Electronic – What’s the point of DMA in embedded CPU’s

dmambedmicrocontroller

I was doing a project recently with the mbed (LPC1768), using the DAC to output various waves. I read parts of the datasheet, and it talked about how it had DMA for a lot of the peripherals. This seemed like it would be useful, but on further reading, I found that the DMA used the same data bus as the cpu (which I guess is normal). Does this mean that the CPU cant interact with any of the memories while the DAC is getting data? Also, since the DAC didn't have a buffer (as far as i could tell) and therefore has to DMA very often, whats the point of DMA? If the CPU can't do memory transactions, can it do anything?

Best Answer

The LPC1768 datasheet I found has the following quotes (emphasis mine):

Eight channel General Purpose DMA controller (GPDMA) on the AHB multilayer matrix that can be used with SSP, I2S-bus, UART, Analog-to-Digital and Digital-to-Analog converter peripherals, timer match signals, and for memory-to-memory transfers.

Split APB bus allows high throughput with few stalls between the CPU and DMA

The block diagram on page 6 shows SRAM with multiple channels between the AHB matrix and the following quote backs this up:

The LPC17xx contain a total of 64 kB on-chip static RAM memory. This includes the main 32 kB SRAM, accessible by the CPU and DMA controller on a higher-speed bus, and two additional 16 kB each SRAM blocks situated on a separate slave port on the AHB multilayer matrix.
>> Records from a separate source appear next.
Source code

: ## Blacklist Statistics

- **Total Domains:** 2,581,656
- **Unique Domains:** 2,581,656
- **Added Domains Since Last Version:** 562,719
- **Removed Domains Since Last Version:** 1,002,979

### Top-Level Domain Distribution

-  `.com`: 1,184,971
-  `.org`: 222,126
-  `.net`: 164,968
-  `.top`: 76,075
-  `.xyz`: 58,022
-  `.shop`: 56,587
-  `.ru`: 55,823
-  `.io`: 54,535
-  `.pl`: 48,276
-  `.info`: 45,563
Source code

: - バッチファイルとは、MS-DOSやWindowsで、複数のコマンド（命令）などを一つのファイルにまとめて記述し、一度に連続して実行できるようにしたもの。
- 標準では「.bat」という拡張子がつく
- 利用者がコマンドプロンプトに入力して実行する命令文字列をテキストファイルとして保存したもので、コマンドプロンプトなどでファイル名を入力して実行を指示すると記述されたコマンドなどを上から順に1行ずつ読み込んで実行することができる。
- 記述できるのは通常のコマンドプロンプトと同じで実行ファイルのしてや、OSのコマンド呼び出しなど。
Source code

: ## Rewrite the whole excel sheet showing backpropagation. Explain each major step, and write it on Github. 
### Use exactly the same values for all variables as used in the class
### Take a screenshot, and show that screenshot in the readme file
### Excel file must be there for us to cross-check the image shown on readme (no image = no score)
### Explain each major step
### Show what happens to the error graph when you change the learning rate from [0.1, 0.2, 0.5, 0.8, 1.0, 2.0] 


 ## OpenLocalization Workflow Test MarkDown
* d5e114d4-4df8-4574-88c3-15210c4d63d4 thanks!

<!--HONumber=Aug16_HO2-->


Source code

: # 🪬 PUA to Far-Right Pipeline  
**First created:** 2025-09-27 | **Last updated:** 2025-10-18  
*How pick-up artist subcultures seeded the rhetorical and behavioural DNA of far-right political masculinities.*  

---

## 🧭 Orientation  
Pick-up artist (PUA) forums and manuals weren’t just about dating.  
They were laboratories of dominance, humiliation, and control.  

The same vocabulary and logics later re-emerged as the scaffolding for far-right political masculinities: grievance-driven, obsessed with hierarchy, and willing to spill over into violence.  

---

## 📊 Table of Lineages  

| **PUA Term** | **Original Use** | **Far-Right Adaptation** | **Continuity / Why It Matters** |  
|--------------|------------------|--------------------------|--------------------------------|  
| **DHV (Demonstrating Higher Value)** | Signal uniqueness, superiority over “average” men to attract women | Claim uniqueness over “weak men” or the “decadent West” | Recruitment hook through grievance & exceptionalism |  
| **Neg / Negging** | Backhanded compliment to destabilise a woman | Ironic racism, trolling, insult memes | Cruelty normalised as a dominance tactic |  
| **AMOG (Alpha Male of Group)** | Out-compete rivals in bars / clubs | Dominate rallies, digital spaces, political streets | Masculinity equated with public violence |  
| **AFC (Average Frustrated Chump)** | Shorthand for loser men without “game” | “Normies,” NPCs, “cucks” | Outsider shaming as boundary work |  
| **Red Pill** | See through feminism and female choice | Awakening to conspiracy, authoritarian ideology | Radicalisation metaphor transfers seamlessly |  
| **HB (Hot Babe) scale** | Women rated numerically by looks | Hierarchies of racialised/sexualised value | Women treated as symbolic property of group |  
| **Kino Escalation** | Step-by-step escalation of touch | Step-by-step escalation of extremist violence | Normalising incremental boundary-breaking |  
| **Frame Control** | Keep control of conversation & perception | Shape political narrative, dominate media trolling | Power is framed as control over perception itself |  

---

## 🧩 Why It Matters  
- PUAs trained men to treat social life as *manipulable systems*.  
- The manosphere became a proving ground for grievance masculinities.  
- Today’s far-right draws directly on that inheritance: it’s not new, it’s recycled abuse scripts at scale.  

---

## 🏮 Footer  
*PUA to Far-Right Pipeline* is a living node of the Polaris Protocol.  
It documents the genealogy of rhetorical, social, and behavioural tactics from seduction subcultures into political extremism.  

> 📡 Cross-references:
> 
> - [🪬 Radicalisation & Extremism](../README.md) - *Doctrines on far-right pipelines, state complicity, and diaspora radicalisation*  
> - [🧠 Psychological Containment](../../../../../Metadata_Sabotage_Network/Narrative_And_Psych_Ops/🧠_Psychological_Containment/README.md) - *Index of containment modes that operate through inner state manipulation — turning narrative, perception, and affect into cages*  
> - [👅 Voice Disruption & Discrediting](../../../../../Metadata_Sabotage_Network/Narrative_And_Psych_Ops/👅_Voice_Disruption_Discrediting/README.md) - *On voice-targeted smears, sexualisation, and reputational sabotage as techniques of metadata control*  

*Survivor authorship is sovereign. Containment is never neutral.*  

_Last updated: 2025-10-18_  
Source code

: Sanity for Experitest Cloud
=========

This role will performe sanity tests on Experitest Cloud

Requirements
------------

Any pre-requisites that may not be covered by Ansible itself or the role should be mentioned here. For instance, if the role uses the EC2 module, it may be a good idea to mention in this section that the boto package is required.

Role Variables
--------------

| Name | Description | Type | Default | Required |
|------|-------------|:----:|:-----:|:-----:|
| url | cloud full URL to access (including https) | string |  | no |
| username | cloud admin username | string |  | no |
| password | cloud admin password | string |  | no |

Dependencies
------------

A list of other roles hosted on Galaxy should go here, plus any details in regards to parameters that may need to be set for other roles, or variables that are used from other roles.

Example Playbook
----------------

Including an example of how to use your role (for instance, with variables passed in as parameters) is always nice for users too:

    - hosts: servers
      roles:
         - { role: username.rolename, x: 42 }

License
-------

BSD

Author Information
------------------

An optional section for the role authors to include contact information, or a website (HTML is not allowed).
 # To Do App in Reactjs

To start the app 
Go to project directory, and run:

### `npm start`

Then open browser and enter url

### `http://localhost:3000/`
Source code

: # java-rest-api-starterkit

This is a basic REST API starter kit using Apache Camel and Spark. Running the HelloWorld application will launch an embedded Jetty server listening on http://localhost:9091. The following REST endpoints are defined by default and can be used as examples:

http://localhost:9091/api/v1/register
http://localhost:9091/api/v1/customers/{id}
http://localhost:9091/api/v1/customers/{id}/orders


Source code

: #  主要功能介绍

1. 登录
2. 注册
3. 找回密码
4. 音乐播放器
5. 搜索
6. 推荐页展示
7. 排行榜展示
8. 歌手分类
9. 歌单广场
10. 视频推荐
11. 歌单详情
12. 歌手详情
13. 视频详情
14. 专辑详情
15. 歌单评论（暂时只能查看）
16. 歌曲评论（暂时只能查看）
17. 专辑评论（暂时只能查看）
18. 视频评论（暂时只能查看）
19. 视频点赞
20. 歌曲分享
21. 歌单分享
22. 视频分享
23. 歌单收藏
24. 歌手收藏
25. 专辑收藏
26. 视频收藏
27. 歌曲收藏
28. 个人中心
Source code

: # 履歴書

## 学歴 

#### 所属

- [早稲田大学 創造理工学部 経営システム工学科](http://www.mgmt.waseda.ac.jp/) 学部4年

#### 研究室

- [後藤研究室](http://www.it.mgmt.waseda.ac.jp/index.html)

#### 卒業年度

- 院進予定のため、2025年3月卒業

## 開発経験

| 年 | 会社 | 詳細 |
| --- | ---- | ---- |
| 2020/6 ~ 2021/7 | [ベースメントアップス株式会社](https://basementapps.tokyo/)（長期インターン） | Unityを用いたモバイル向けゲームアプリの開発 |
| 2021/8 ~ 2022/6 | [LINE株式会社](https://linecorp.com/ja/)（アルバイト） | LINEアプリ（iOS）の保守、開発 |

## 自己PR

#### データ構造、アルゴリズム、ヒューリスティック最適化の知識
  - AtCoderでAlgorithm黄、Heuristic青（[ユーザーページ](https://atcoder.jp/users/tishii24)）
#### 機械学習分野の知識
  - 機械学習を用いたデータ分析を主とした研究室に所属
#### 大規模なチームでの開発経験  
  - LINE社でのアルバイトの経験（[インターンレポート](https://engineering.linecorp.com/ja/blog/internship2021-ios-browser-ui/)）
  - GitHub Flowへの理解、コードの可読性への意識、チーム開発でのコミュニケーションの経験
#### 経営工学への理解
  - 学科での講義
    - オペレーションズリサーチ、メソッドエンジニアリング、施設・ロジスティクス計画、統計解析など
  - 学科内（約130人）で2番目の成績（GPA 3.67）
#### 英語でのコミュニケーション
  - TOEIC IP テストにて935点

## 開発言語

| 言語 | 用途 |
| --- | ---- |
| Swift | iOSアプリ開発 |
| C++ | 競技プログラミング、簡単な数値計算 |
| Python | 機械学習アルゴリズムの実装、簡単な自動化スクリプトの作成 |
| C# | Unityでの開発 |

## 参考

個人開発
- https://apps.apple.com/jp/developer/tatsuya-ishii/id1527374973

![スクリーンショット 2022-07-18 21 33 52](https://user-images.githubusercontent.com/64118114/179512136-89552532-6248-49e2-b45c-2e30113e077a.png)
This architecture allows CPU and DMA accesses to be spread over three separate RAMs that can be accessed simultaneously

And this is reinforced by the following quote:

The GPDMA enables peripheral-to-memory, memory-to-peripheral, peripheral-to-peripheral, and memory-to-memory transactions.

Therefore you could stream data to your DAC from one of the separate SRAM blocks or from a different peripheral, whilst using the main SRAM for other functions.

This kind of peripheral-peripheral DMA is common in smaller parts where the memory interface is quite simple (compared to say a modern Intel processor).